### 原文

• • • • • • •

第109回 2014年6月赤テーマレポート:お寺に集い、お寺で語る 「お寺カフェ」中部支部

お寺に集い、お寺で語る 「お寺カフェ」
■日時: 2014年6月21日(土) 13:00〜17:30
■場所: 長善寺
■参加者: 19名 (会員16名 一般3名)
■担当者: 杉原 廣二、小笠原 紹子、梁瀬 悠介(FAJ中部支部)
■テーマ: お寺に集い、お寺で語る 「お寺カフェ」

■担当者からのメッセージ:
 今回は中部支部で初めての試みとして、いつもの集会室を飛び出して、お寺で定例会を開催いたします。日本の各地にはコンビニの4倍の16万2千余の寺社があるそうです。そこで、集いの「場」としてお寺を活用するとどうなるのか実験をしたいと思います。
「場」という観点からの対話を楽しみ、そこから生まれる
「お寺ってどういう場?」
「ファシリテーションの場とは?」を問い、
そしてその場で起こる自らの心の動きにも注目できたら最高です。
対話の場を彩る、お菓子や飲み物の持ち寄りも、大歓迎です!
動きやすい服装でご参加下さい。
みなさんのお越しを心よりお待ちしています。

■当日の進行:
1. オープニング
中部支部あいさつ:角谷さん
副住職あいさつ&お寺の説明
今日の流れの説明:梁瀬さん

2. オープニング2
アイスブレイク...用意されたお寺関連の写真の中から、一枚を選び取り、その写真とからめた自己紹介
ワーク...4人グループで場へのオモイやカンジを創作漢字1文字で表す。その後発表。
:杉さん

3. 対話1...「間を意識すること」(創作漢字も披露)。
「みなさんにとって場とは?」というテーマについて、15分間4人ずつに分かれて話し合う。その後、1人ホスト役としてそのグループにとどまり、その人が動きたい場所に座布団等をもって移動してもとどまってもよしとし、残りのメンバーはシャッフルし15分間話し合う。再び、自分が初めにいたグループに戻って15分間話し合ってもらう。

対話2...参加者からテーマを数人募り、出されたテーマから自分が話したいと思えるテーマごとに分かれて対話。途中、対話に参加しなくても、他のグループを行ってもよし。指定した時間になったら、テーマを出した人は発表。
:おが

4. 1日の振り返り
全員で円形になって着座。できれば全員から感想をいただきたい、と伝え、話したくなった人は挙手し、その場で発表。
:梁瀬さん

5. アンケート記入

■アンケート(詳細は末尾に記載)

1. 本日の満足度について(10段階評価...その理由)
回答・・・16名
10点・・・3名
9点・・・1名
8.5点・・・2名
8点・・・5名
5点・・・1名(ご自身のスケジュールの都合により、途中退場)

■集いの「場」としてお寺を活用するとどうなるのか、を今回は実験として取り組んだ。

開催した結果、こうなるのでは、こうしてほしい、という仮説や結果を考えずに望んだ。プロセスの中、どんなことが起きるの?に担当者としては注目していた。
そのため、参加者の行動、感覚、心理にどう変化があったか?の3つ側面から振り返ってみた。

• • • • • • •

### 提供データ
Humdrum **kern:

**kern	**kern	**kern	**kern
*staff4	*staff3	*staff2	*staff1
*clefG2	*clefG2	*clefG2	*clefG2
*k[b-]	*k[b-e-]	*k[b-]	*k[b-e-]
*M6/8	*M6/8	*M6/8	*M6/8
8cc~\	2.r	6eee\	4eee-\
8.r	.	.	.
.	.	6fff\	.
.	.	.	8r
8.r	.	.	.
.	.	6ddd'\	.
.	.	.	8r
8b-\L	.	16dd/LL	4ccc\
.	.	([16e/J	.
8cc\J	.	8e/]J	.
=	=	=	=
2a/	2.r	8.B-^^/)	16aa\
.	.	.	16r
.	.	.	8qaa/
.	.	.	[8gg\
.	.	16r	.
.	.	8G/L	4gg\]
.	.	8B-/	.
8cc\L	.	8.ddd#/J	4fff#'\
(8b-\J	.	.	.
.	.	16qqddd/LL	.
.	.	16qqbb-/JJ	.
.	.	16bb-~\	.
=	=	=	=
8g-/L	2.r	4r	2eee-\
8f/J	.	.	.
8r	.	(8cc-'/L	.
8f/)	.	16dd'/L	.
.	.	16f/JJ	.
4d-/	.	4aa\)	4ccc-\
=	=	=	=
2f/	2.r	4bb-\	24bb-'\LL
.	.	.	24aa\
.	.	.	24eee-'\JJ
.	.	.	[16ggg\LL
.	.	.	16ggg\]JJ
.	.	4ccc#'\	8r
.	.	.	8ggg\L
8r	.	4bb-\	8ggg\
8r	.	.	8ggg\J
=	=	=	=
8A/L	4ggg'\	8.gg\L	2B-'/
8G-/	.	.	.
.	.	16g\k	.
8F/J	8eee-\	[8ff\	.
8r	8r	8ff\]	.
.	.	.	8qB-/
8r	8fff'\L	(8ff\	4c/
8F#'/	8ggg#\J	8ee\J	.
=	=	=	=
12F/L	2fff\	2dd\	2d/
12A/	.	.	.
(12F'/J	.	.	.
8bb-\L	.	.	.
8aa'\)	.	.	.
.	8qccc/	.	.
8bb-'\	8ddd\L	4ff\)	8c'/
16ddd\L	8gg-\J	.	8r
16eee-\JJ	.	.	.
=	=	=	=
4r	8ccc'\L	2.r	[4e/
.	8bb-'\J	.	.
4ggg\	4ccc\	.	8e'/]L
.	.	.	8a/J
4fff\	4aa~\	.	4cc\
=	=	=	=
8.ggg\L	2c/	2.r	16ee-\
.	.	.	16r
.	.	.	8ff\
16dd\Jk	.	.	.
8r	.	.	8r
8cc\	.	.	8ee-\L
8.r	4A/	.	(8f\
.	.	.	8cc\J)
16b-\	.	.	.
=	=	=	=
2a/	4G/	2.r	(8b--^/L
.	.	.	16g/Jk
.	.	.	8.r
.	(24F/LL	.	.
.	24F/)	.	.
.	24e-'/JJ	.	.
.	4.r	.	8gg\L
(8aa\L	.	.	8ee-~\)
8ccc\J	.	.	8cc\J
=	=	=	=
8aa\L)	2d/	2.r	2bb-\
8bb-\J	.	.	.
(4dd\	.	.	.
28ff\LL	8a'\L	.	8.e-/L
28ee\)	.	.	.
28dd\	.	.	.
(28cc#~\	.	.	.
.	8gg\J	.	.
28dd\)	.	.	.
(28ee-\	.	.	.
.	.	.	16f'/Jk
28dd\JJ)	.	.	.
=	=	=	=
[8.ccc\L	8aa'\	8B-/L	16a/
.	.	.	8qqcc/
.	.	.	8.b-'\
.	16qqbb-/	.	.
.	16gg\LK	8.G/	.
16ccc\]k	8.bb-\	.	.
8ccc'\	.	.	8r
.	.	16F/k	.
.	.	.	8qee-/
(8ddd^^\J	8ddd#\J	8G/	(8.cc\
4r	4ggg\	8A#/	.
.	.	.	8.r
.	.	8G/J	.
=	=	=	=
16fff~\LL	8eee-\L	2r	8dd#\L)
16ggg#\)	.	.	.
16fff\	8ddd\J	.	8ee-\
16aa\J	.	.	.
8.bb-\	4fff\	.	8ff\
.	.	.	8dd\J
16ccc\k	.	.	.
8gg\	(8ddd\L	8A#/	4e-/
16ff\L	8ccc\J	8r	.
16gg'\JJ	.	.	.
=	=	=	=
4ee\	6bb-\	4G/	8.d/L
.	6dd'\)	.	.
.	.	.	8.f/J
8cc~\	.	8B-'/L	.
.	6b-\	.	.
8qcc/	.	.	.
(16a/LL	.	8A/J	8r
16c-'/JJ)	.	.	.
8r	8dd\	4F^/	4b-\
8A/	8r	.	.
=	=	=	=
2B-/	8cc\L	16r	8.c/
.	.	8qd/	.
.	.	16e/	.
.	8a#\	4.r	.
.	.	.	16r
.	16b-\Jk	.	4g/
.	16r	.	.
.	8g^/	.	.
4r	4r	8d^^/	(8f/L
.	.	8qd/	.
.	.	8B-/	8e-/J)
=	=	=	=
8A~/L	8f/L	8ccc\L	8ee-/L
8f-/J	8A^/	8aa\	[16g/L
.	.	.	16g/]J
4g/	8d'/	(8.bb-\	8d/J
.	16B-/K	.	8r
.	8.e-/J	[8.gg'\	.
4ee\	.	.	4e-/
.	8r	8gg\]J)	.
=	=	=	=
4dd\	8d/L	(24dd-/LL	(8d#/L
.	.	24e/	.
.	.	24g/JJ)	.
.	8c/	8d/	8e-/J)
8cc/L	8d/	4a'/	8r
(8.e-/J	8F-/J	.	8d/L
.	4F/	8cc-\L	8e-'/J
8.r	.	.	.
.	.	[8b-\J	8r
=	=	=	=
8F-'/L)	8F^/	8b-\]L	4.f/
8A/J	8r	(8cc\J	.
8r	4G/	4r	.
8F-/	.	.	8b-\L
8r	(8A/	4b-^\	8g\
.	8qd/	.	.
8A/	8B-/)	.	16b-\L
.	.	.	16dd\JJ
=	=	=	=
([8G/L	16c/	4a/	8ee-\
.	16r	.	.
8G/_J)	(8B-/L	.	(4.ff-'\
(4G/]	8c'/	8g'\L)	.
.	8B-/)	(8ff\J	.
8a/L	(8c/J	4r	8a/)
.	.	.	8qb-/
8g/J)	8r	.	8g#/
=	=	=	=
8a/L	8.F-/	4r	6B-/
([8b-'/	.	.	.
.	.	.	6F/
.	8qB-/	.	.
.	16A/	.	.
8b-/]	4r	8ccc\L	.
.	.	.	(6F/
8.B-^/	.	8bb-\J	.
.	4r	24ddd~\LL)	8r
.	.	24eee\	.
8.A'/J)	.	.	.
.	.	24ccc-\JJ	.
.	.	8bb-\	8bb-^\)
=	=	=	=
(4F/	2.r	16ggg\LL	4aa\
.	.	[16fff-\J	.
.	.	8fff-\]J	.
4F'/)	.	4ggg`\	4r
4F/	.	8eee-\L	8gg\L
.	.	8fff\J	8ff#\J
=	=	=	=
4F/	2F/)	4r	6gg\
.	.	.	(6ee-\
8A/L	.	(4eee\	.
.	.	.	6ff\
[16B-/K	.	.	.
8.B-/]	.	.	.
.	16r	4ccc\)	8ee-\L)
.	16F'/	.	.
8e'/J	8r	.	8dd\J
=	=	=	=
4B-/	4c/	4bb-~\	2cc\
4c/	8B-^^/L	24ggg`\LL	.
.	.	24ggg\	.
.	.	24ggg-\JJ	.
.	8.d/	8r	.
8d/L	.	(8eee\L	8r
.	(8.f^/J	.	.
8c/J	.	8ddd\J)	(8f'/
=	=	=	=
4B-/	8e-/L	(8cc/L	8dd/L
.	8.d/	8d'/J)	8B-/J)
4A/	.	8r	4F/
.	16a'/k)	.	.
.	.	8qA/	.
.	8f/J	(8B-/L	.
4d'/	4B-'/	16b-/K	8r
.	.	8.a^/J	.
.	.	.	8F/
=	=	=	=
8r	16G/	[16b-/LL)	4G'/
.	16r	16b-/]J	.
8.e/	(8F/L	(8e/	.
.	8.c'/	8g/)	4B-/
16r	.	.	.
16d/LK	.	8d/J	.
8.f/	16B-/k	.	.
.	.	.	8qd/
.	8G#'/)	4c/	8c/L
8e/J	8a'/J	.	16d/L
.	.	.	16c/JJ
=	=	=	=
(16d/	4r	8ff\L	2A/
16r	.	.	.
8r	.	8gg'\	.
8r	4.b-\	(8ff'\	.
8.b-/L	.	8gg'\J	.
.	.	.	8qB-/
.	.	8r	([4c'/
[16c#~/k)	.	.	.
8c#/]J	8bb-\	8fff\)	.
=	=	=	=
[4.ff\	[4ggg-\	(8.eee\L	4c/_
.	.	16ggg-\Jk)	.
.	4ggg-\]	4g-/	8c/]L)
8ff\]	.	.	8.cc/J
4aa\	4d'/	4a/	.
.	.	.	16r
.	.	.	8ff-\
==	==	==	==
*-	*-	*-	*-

• • • • • • •

### 取り組む課題
(A) 「お寺カフェ」のレポートによると、この定例会はどのお寺で開かれましたか。
(B) 「お寺カフェ」のレポートを、最後の文の直後から書き継いでください。

### 課題への回答
(A) 長善寺です。

(B)
まず、参加者の行動という側面については、本堂だけでなくお寺を全面的に開放していただき、会議室でないという制約を外したときに、どこまで目にみえる行動として参加者が会場内に広がるか、という点があった。本堂の中にとどまる必要はなく、移動してもいい、と伝えた結果、縁側にあたる場所や他の部屋へ行き、話し合っていたチームがあった。参加者から「声が届くところにいた方がいいですか?」との質問もあり、あまり遠くに行くとファシリテーターの声が届かず、担当者が困るのでは?との参加者側の配慮もあったからか、奥の方までは行かなかった。全体の人数が想定より少なかったことも影響していたかもしれないとの担当者の声もあった。

次に、参加者の感覚という側面については、途中、参加者の声から、「鳥の声が聞こえる。」「風を感じる。」といった閉ざされた会議室ではおそらくきくことのない発言があった。また、「お寺は時間感覚がなくて良かった!」とのアンケートの回答にもあるように、お寺と言う場の独特の効果からか時間がゆっくり流れる感覚があり、時計の時間がゆっくりすぎていく感じがしたとの声もあった。

さらに、参加者の心理という側面については、特に場を変えたことにフォーカスをあてたアンケート項目は設けなかったが、回答には
「場所が変わったためか、深い内容まで掘り下げられた。」
「お寺は居心地の良い場とあらためて感じた。」
「開放的雰囲気で言いたいことが言えるような会でした。場づくりの参考になりました。」
「お寺でこういった対話の場をつくるというのがすごく面白いと思いました。進行の仕方もすごくゆるやかな感じだったので、寺という場の雰囲気をくずすことなく、リラックスしてすごすことができました。」
「日本人のDNAの中にお寺と言うものが入っていて、気持ちの落ちつきにつながっているように思いました。もっとこの会議室とは違う場の力を、うまく使えたらいいな、と思っています。」といった場所を変えたことに対する変化を感じたというアンケート結果があった。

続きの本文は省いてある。